━━━━━ SUPPLIED RECORDS ━━━━━

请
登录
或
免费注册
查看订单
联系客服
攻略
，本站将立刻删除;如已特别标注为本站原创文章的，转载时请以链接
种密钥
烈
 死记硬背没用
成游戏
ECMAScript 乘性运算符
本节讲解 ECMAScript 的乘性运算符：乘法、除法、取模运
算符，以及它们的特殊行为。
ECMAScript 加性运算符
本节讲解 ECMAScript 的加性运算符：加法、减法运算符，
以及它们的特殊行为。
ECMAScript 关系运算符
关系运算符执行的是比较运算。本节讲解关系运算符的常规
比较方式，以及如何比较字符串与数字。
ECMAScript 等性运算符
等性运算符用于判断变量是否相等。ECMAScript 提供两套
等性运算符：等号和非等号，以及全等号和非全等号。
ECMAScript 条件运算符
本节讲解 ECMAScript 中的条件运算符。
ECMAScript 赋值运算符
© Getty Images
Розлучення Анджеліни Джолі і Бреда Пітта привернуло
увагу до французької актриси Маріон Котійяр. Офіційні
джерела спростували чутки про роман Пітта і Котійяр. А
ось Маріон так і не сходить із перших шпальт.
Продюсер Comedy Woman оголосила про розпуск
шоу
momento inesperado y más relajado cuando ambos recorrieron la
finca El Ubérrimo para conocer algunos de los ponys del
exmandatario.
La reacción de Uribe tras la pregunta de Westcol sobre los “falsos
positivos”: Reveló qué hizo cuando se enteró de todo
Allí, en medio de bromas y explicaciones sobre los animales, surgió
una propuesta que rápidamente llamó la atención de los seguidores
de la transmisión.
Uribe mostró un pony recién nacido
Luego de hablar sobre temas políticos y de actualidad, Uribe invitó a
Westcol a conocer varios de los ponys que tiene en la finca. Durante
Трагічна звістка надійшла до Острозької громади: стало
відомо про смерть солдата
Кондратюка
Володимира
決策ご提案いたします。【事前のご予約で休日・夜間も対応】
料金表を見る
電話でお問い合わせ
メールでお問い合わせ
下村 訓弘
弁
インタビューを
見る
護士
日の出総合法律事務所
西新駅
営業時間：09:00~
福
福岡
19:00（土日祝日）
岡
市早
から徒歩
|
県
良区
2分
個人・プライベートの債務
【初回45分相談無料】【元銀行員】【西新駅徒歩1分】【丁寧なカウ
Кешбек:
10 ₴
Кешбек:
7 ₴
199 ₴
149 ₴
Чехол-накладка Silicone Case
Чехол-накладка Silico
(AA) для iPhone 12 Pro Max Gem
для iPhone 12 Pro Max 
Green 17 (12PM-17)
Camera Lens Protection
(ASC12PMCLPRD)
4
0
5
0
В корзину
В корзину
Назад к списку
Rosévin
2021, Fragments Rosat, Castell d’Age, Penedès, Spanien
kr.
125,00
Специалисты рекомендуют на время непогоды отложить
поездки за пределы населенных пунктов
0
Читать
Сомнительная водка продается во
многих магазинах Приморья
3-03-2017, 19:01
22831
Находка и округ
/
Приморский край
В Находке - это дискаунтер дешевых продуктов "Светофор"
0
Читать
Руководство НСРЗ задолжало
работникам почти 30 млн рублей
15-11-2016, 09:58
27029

━━━━━

Search the records line by line for the word "Маріон" and copy every line where it appears.

увагу до французької актриси Маріон Котійяр. Офіційні
ось Маріон так і не сходить із перших шпальт.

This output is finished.